1. Doctors or their nurse practitioners or physician assistants have to provide patients with education and tools for proper weight control, fitness programs, stress reduction and relaxation techniques because we know that diet and fitness play a huge role in keeping people healthy

2. Immunizations and vaccinations need to be kept current. With the assistance of digital health records, there are no longer reasons why these should not be up to date.

3. Warnings about exposure to certain disease triggers need to be passed along to patients so they are aware of the risks when they travel or expose themselves to certain environments.

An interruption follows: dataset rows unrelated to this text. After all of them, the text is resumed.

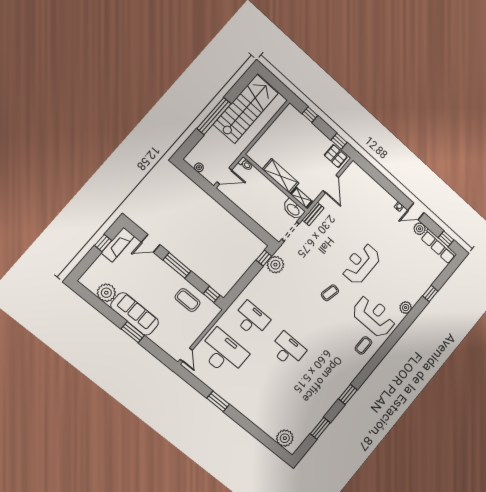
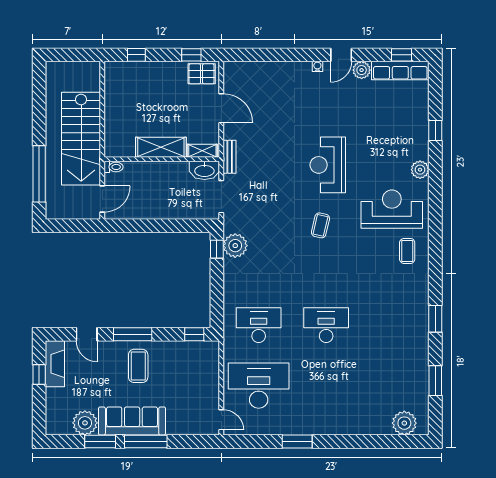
stairs: (246, 109) -> (81, 139), moved, turned 180
window: (214, 116) -> (39, 174), moved
plant: (199, 167) -> (69, 213), removed
door: (151, 243) -> (87, 334), hinge flipped
coffee table: (188, 300) -> (138, 366), moved, turned 90
window: (106, 311) -> (100, 442), added
window: (133, 332) -> (146, 442), width x1.44

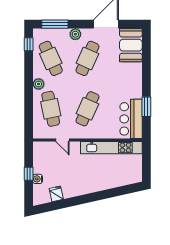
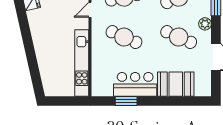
booth: (131, 45) -> (176, 84), moved
bar counter: (131, 119) -> (135, 84), moved

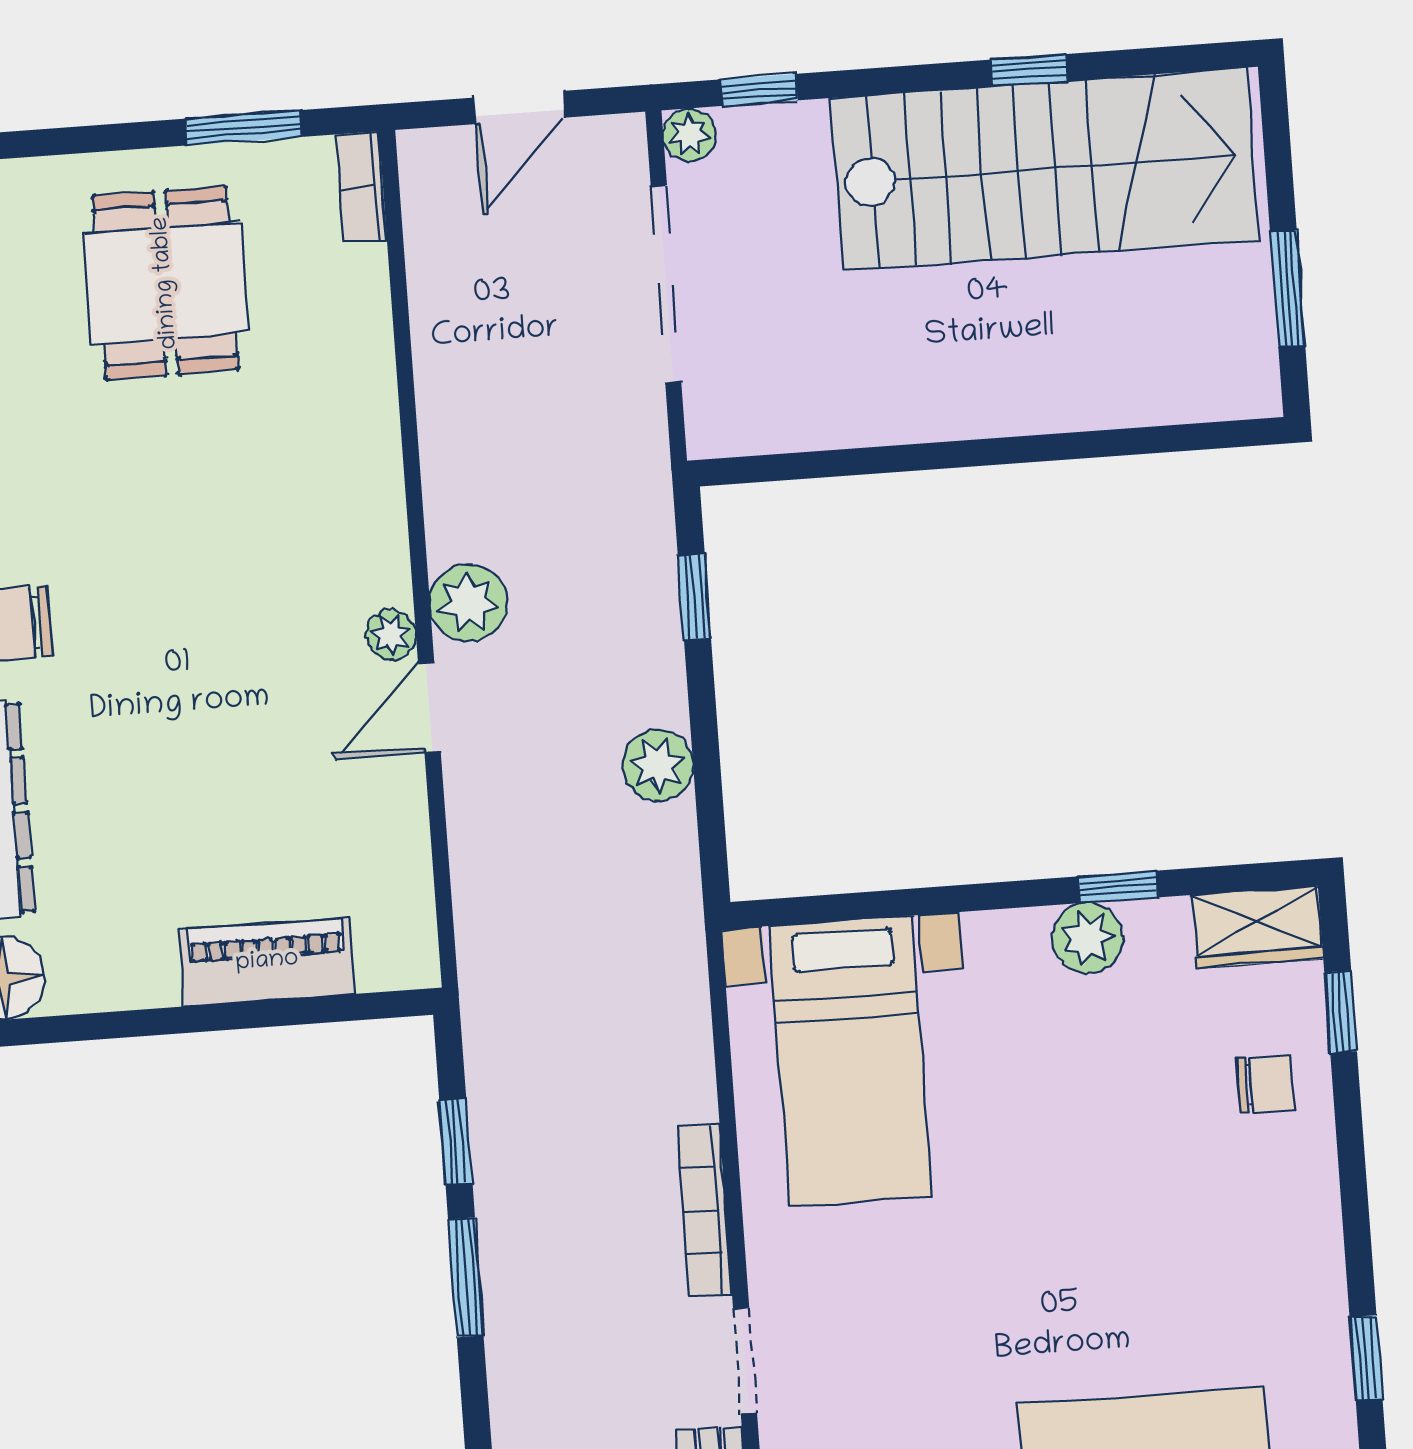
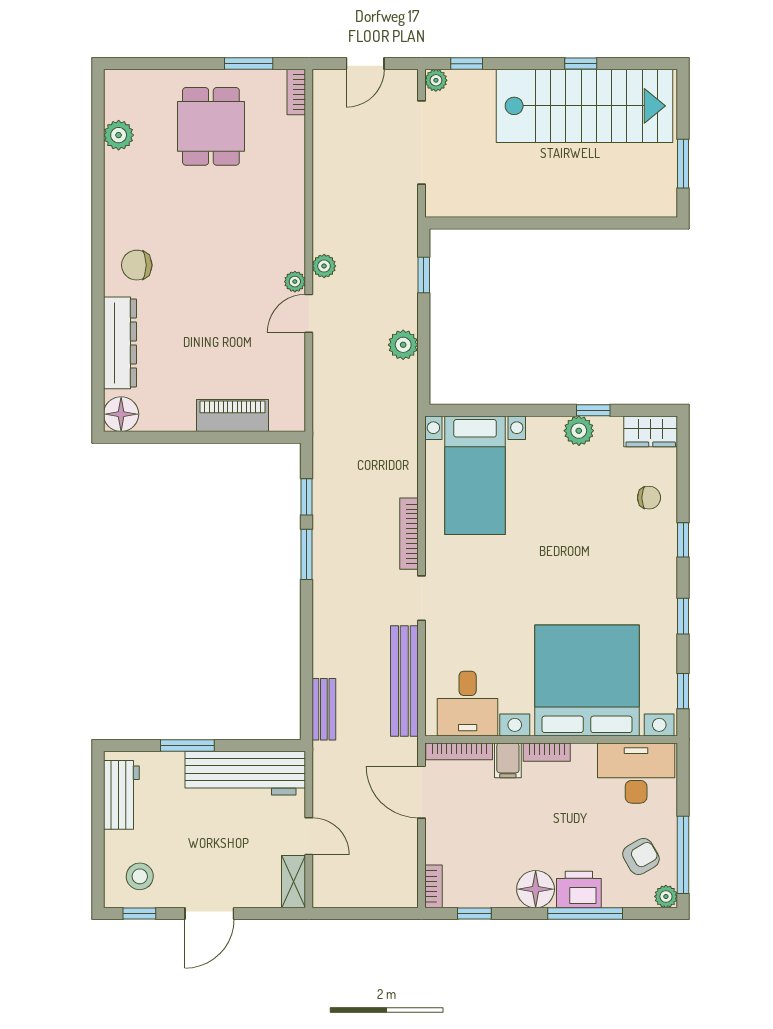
plant: (468, 603) -> (324, 266), width x0.73, depth x0.73
window: (1341, 1012) -> (683, 540), moved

4. Doctors and patients have to engage in discussions about family history so they are aware of the genetic make up the of individual that could cause disease. Based on that information the patient needs to be sure to get certain screenings when appropriate.
Current initiatives in patient-centered care medical homes and accountable care organizations are a giant step toward collaborations between patients and physicians to jointly work toward better adherence, more immediate access and availability of information and better preventive care. These efforts will produce reductions in the cost of care but it will be a slow process.